Eye glasses and hearing aids are well-established tools for restoring our senses, but how do we improve taste buds? Eating is so ingrained in our daily lives that it’s easy to take our sense of taste for granted. But accidents, illnesses and even normal aging can diminish a person’s sense of taste. Fortunately, researchers are developing technologies that can trick our tongues into tasting food differently.
What Is Taste?
Taste receptors sit on the surface of taste cells, which are clustered together in taste buds in your mouth, throat and in bumps on your tongue. These receptors are connected to a part of the brain called gustatory centers, which perceive different flavors. They detect five basic categories of taste: sweet, salty, sour, bitter and savory. Flavor is also influenced by the way food looks, feels and smells, but if taste buds don’t work properly, then food will taste bland. Taste is often overlooked, but our bodies developed this important sense for survival. In nature, sweet foods are good fuel, savory foods indicate protein and bitter or pungent flavors warn us that something could be poisonous or rotten.
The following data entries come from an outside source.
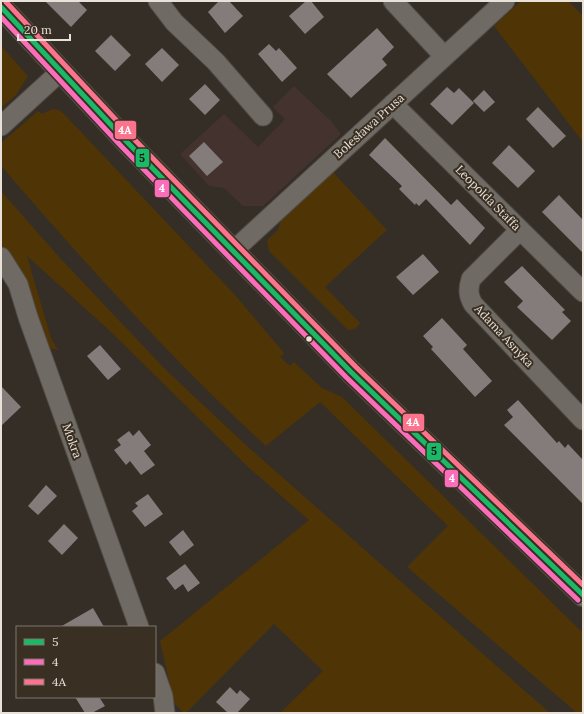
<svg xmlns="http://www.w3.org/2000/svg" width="584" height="714" font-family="Lora,serif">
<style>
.commercial{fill:#44322e}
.green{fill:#4f3406}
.building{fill:#837c7b}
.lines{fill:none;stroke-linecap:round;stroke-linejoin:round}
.minor-casing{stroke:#504b45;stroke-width:21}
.secondary-casing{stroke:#504b45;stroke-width:24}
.minor{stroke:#6f6a63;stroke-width:19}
.secondary{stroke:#6f6a63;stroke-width:22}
.bus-1-casing{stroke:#392f22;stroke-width:8}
.bus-2-casing{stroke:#392f22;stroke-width:8}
.bus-3-casing{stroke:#392f22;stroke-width:8}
.bus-1{stroke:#1ab867;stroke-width:5}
.bus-2{stroke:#fb6dba;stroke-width:5}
.bus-3{stroke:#fc738d;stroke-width:5}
.bus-dot{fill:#e9e2da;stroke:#392f22;stroke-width:1.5}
.labels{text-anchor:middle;stroke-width:4;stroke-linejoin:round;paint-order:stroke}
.street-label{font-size:12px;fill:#e9e2da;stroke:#392f22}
.line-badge{stroke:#392f22;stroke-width:1.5}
.badge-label{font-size:11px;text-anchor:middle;font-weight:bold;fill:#fff}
.pale-badge-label{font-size:11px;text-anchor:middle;font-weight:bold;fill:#111}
</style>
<rect width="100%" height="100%" fill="#342e27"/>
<path class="commercial" d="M294,86L331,121L341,134L263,206H243L224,188L209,186L180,154L224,114L258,147L285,119L273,107Z"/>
<g class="green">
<path d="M521,1H568L583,16V142L494,26Z"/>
<path d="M1,46L28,76L16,95L1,108Z"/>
<path d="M52,109L59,110L64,114L236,296L284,353L280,357L290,366L294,362L322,388L342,397L583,633V713H577L407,567L448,526L320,402L266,446C171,359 85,263 1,166V143L38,111L42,114Z"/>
<path d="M330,169L387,230L325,287L360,323L355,329L348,330L269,251L267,240L278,230L281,219Z"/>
<path d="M1,191L60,258L166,370L247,446L550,713H280L323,671L274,624L186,713H184L174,703L160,641L309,520L249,468L110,331L27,256L51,338L58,350L44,347L1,252Z"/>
</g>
<g class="building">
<path d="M45,1H78L87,10L71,27Z"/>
<path d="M219,1H229L243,16L225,33L208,12Z"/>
<path d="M306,1H311L324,17L305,34L289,16Z"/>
<path d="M377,28L394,47L382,59L387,65L351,98L327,74Z"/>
<path d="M111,35L131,55L115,71L95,51Z"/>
<path d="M269,44L276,51L279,48L297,68L282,82L258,54Z"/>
<path d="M162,48L179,65L162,82L145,64Z"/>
<path d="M205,84L220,100L205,115L189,99Z"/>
<path d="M447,87L454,93L459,88L474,103L452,125L430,104Z"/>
<path d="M484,90L495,102L484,112L473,101Z"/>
<path d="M538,107L566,136L553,148L526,119Z"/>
<path d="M385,138L451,205L457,199L485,228L470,245L426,199L419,206L416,203L415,205L399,189L402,186L369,155Z"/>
<path d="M204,142L223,162L207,176L189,156Z"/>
<path d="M509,145L535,171L518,188L492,163Z"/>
<path d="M559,195L583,220V253L542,212Z"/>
<path d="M423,254L439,272L413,295L396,277Z"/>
<path d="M522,266L565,310L562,312L571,321L552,340L517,307L523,301L504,282Z"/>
<path d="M442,318L467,345L463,349L492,381L475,397L431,349L433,347L423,336Z"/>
<path d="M100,345L121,369L108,380L87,356Z"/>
<path d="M1,386L21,407L1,426Z"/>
<path d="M518,400L557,443L559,441L565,448L568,444L583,460V504L504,425L513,417L507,410Z"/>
<path d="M139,430L151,445L144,451L155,465L141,475L130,461L126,465L114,450L121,445L117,440L129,431L133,436Z"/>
<path d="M46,485L57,496L38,515L28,506Z"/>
<path d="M148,494L163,514L145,527L132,511L138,506L135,503Z"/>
<path d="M64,524L78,538L62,555L48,541Z"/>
<path d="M183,530L194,545L180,556L169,542Z"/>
<path d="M185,564L200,583L188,592L183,584L175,590L166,578Z"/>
<path d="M93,608L104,627H60Z"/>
<path d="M230,687L237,694L240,690L250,699L237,713H228L216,702Z"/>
<path d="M75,697H99L105,706L92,713H85Z"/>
</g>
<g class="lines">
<g class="minor-casing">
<g id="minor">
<path d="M158,1L174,22L216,62L263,116"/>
<path d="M393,1L444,56"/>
<path d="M393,104L583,292"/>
<path d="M1,126L61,71"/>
<path d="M520,230L471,279C468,289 468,295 473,304L583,420"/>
<path d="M233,251L505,1"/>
<path d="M1,257L18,284L28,317L139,627"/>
<path d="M155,673L163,696L165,713"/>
</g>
</g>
<g class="secondary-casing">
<path id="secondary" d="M1,7L127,142L351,372L583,595"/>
</g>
<use href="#minor" class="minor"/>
<use href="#secondary" class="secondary"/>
<g class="bus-1-casing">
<path id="bus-1" d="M1,7L127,142L351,372L583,595"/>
</g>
<g class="bus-2-casing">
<path id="bus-2" d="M1,17L122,147L346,377L578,600"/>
</g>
<g class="bus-3-casing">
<path id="bus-3" d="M6,2L132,137L356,367L583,585"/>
</g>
<use href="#bus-1" class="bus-1"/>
<use href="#bus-2" class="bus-2"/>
<use href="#bus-3" class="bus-3"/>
</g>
<circle class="bus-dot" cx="309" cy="339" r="3.5"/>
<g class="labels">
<g class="street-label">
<text transform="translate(369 126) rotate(-42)" y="4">Bolesława Prusa</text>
<text transform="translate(488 198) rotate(45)" y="4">Leopolda Staffa</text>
<text transform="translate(504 336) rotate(47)" y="4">Adama Asnyka</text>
<text transform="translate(72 441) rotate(70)" y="4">Mokra</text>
</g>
</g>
<g class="line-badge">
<rect x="114" y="120" width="23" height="20" rx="4" fill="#fc738d"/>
<rect x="135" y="148" width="15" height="20" rx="4" fill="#1ab867"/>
<rect x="154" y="179" width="16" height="19" rx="4" fill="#fb6dba"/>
<rect x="402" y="413" width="23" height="19" rx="4" fill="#fc738d"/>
<rect x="426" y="442" width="16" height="19" rx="4" fill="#1ab867"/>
<rect x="444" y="469" width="15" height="19" rx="4" fill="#fb6dba"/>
</g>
<g class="badge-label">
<text x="125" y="134">4A</text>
<text x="162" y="192">4</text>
<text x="413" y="426">4A</text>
<text x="452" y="482">4</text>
</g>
<g class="pale-badge-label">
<text x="142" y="162">5</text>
<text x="434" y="455">5</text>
</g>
<rect width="584" height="714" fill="none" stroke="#e9e2da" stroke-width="4"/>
<rect x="16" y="626" width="140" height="72" fill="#392f22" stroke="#7f776c"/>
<rect x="24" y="639" width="20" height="6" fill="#1ab867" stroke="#7f776c"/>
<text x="52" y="646" font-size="12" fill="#e9e2da">5</text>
<rect x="24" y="659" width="20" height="6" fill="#fb6dba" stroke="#7f776c"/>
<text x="52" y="666" font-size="12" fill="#e9e2da">4</text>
<rect x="24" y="679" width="20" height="6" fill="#fc738d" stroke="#7f776c"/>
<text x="52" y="686" font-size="12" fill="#e9e2da">4A</text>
<path d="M18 34v6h52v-6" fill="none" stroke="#e9e2da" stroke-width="2"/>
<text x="24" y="34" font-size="12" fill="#e9e2da" stroke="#392f22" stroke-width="3" paint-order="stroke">20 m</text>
</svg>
Taste Issues and Why They Matter
Experts at the Cochrane Oral Health Group explained that there are different types of taste loss:
- people who have dysgeusia experience an altered taste sensation;
- people with hypogeusia have a reduced ability to taste one or more of the five tastes; and,
- those with ageusia cannot detect any tastes at all.
It’s much easier to tell if someone has lost their sight or hearing, but people who have a taste disorder often look perfectly healthy and can function without an obvious disability.
Every year, more than 200,000 people visit a physician for taste disorders, according to Mass Eye and Ear. The most common reason people lose their sense of taste is due to injury or illness. Traumatic brain injury, upper respiratory infections, oral health, dental issues or ear surgery can all mess with the brain’s taste centers. Taste disorders can also be caused by conditions that affect the central nervous system, such as Alzheimer’s and Parkinson’s diseases, multiple sclerosis and epilepsy. Exposure to chemicals such as insecticides can interfere with our ability to taste.
Certain drugs can cause a metallic taste in the mouth. Chemotherapy treatment can give patients a reduced sense of taste, as well. Another culprit is radiation treatment for cancers of the head and neck, Mass Eye and Ear noted. Even normal aging can weaken our taste buds, and this can become more than an inconvenience. As people get older and they gradually lose their sense of taste, they often slip into bad nutritional habits by reaching for the sweetest desserts or pouring excessive salt on their foods to enhance the flavor of food.
How to Improve Taste
Traditional treatments for taste disorders include eliminating the cause, taking medication or trying physical techniques such as magnetic stimulation and acupuncture. However, these techniques don’t always work, and worse, they can cause several undesirable side effects. High-tech solutions are currently being developed at labs around the globe.
Taste Buddy is a device that was created by scientists at City University of London. It involves a small tab placed on a person’s tongue and then attached to a processing device that stimulates the taste buds through thermal and electric signals. The technology could be embedded in utensils so that a spoon could act as fake seasoning.
According to New Scientist, a separate experiment by researchers at the National University of Singapore used a spoon embedded with electrodes to amplify the salt, sweet, sour or bitter flavor of food. They also used a “digital lollipop” to mimic different tastes. By alternating the current and making slight changes in temperature, the device can trick taste receptors into sensing flavors.
A Superhuman Future
Some people don’t actually have a taste disorder, but they want to use technology to give them superhuman senses. In fact, there are several organizations that support this ideology. Transhumanism, for example, is the belief or theory that the human race can evolve beyond its current physical and mental limitations, especially by means of science and technology. National Geographic explained that Neil Harbisson, the world’s first legally recognized cyborg, has an antenna implanted into his skull that gives him the ability to perceive color even though he was born with color blindness.
There are still plenty of practical and ethical issues to solve before taste-enhancing tech becomes mainstream. In the meantime, researchers are exploring how to use technology to not just improve taste buds but enhance all our senses, and some early adopters are even implanting devices in the body. Soon, being born with a silver spoon in your mouth could have a whole new meaning.